A Joint Hybrid Precoding/Combining Scheme Based on Equivalent Channel for Massive MIMO Systems

Abstract

Due to its inherent ability in reducing hardware cost and power consumption while maintaining high system capacity, hybrid precoding is deemed as one of the key technologies in the upcoming 5G/6G millimeter-wave (mmWave) massive multiple-input multiple-output (MIMO) systems. However, it is challenging to design high performance hybrid precoders/combiners with low computational complexity. In this paper, based on the singular value decomposition (SVD) technique and the concept of equivalent channel, joint hybrid precoding strategies with high spectral-efficiency and low complexity are proposed for both single-user and multi-user massive MIMO systems.
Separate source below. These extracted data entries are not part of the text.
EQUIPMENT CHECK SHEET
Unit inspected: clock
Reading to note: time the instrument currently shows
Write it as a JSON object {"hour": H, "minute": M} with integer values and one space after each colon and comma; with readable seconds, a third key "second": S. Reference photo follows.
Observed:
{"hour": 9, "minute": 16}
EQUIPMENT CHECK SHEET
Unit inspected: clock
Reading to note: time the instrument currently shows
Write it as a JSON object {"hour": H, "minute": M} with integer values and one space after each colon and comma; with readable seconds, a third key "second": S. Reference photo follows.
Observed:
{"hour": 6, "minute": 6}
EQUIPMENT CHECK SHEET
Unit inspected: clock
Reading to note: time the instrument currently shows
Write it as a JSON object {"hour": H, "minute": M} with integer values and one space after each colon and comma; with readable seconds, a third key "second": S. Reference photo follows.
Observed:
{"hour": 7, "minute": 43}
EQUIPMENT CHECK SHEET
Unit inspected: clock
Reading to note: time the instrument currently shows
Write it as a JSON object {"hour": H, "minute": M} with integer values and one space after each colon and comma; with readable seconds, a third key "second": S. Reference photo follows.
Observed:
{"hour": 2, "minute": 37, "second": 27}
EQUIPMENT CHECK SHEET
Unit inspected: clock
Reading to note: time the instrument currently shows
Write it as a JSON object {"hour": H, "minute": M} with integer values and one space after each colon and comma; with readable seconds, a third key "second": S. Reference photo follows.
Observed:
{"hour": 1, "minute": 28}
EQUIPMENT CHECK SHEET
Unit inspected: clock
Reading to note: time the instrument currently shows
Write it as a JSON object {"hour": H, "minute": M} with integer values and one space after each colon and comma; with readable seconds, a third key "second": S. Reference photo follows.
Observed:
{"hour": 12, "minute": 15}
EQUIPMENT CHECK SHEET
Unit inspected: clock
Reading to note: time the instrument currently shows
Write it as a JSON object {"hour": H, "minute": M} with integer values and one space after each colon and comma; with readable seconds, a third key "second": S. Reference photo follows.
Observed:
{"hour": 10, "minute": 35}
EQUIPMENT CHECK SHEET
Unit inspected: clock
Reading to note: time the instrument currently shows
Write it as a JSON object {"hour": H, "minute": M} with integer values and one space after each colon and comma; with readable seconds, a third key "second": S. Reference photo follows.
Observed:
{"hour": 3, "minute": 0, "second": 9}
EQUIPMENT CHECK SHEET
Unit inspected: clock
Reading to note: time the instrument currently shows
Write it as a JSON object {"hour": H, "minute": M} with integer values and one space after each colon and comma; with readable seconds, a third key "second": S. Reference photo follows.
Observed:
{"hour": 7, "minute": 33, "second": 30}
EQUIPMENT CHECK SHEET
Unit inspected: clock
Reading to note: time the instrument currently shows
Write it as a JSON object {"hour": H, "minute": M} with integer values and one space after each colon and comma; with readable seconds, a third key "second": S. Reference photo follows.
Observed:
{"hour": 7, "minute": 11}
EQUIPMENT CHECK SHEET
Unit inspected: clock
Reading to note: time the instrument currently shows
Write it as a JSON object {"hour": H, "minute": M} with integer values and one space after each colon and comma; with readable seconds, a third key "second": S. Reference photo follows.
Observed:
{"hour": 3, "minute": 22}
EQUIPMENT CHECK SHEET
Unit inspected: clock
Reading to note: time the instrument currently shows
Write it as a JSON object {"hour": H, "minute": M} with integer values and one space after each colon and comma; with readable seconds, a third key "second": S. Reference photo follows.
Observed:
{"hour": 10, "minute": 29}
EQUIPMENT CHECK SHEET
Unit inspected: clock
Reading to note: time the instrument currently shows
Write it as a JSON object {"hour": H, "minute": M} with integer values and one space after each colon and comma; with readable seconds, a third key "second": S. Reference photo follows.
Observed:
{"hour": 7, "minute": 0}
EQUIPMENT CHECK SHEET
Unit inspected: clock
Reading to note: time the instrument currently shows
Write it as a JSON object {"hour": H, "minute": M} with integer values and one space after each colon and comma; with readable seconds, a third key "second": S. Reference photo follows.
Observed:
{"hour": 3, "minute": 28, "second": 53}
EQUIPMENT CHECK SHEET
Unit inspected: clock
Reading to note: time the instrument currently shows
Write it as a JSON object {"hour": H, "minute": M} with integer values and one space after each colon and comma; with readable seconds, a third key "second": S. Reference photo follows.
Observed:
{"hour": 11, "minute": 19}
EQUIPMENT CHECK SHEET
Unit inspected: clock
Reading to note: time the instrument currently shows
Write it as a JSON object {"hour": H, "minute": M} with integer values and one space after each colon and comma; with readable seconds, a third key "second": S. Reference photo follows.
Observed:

Specifically, for single-user massive MIMO scenarios, after transforming the design of hybrid beamforming into the problem of maximizing the square of sum eigenvalues for an equivalent channel, a two-stage successive method is conceived to design the analog precoder and combiner jointly, and the corresponding equivalent channel is constructed. Then, the digital precoding and combining operations are realized directly by applying the SVD technique to the matrix of equivalent channel. Meanwhile, the hybrid precoding strategy is extended to the multi-user scenario for achieving high performance resultant from multi-user diversity. Extensive simulations are conducted to verify the effectiveness of the precoding/combing schemes. The results show that our proposed schemes can achieve superior performance with lower complexity compared to the existing ones.